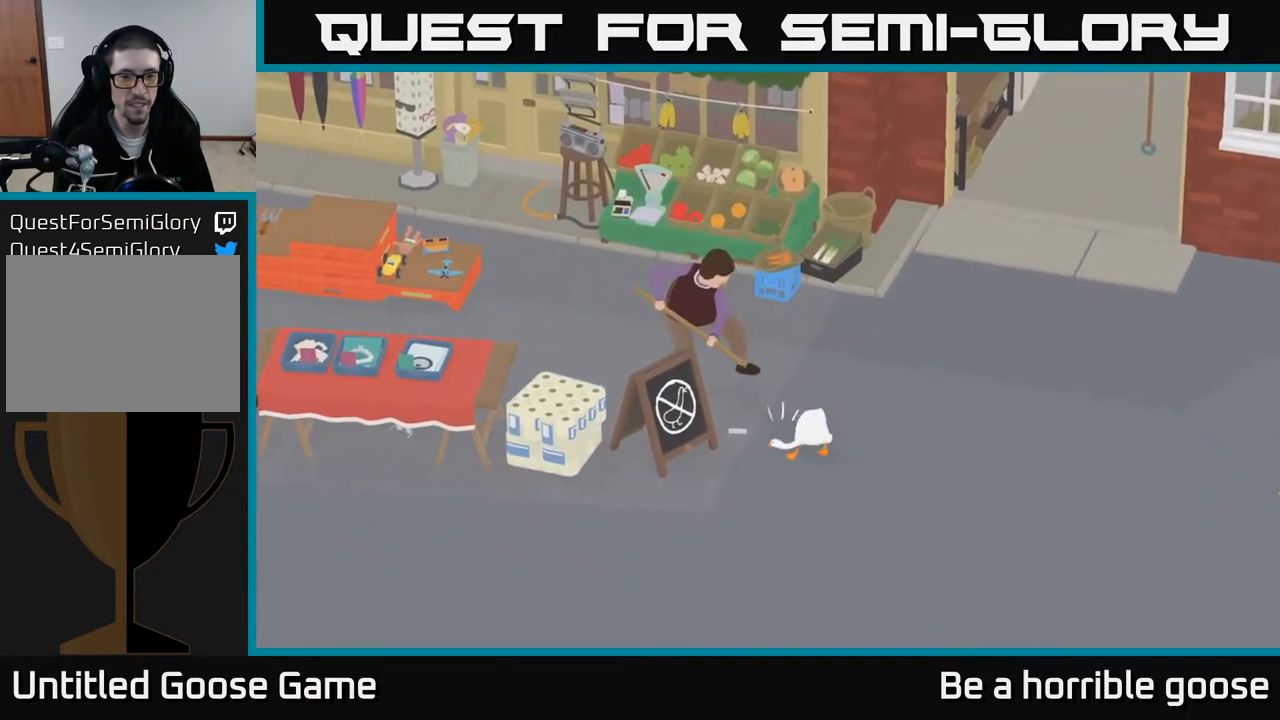
{"buttons": ["L2"], "left_stick": "down-left", "right_stick": "center", "events": [[267, "B", "down"], [367, "B", "up"], [483, "left_stick", "down-left"]]}
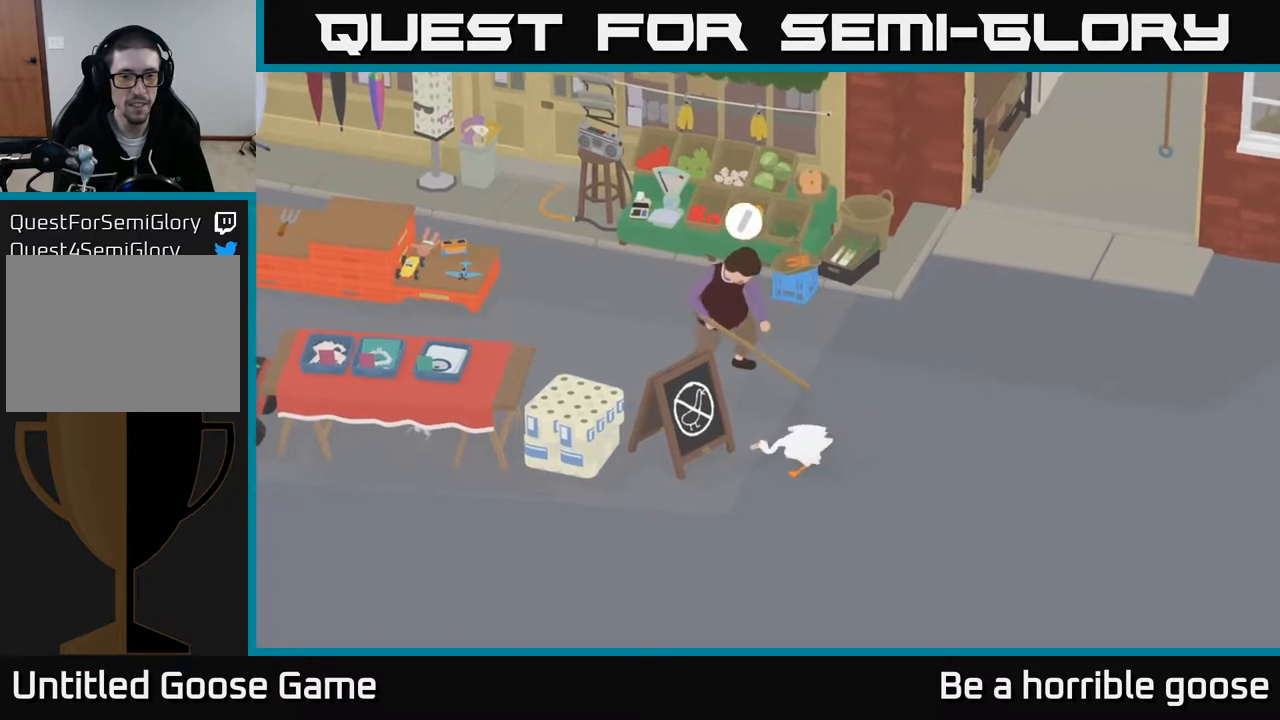
{"buttons": ["A"], "left_stick": "down-left", "right_stick": "center", "events": [[83, "A", "down"], [83, "L2", "up"]]}
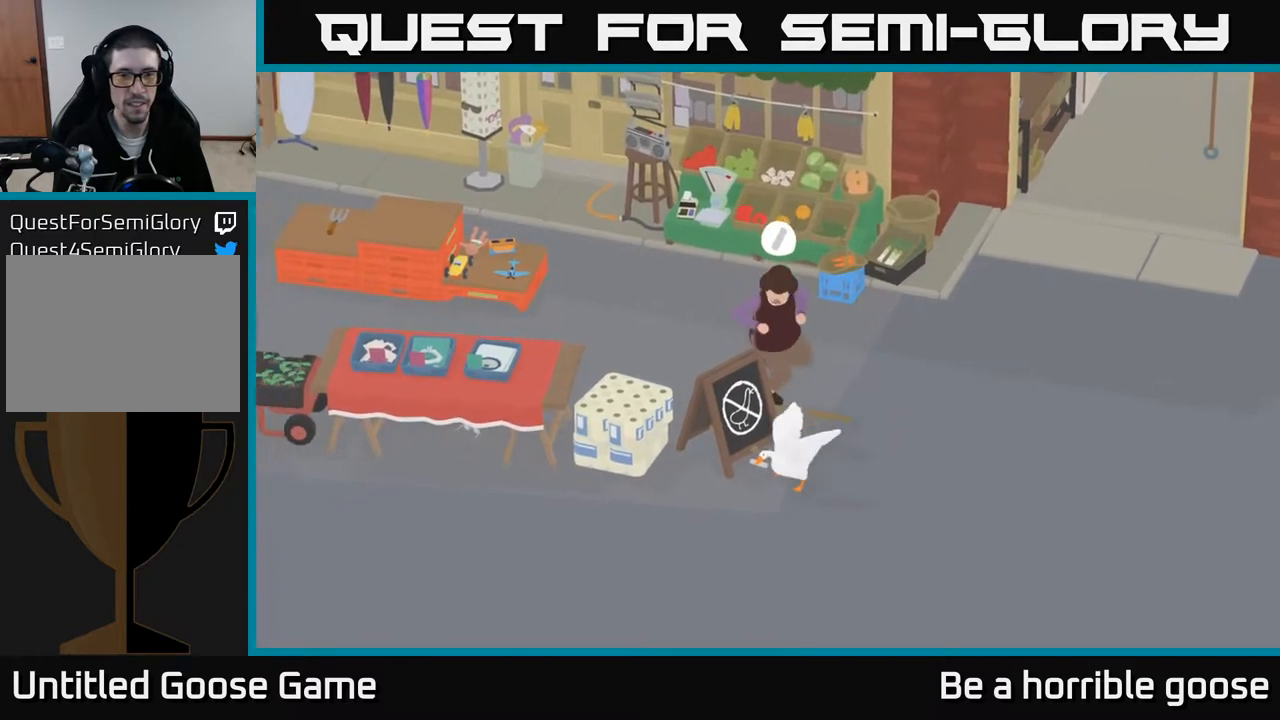
{"buttons": ["A"], "left_stick": "down-left", "right_stick": "center", "events": []}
_ _ _
- [What you will do]: Restate the data word for word, minus any images.

- [Answer to this task]:
{"buttons": ["L2"], "left_stick": "down-left", "right_stick": "center", "events": [[267, "B", "down"], [367, "B", "up"], [483, "left_stick", "down-left"]]}
{"buttons": ["A"], "left_stick": "down-left", "right_stick": "center", "events": [[83, "A", "down"], [83, "L2", "up"]]}
{"buttons": ["A"], "left_stick": "down-left", "right_stick": "center", "events": []}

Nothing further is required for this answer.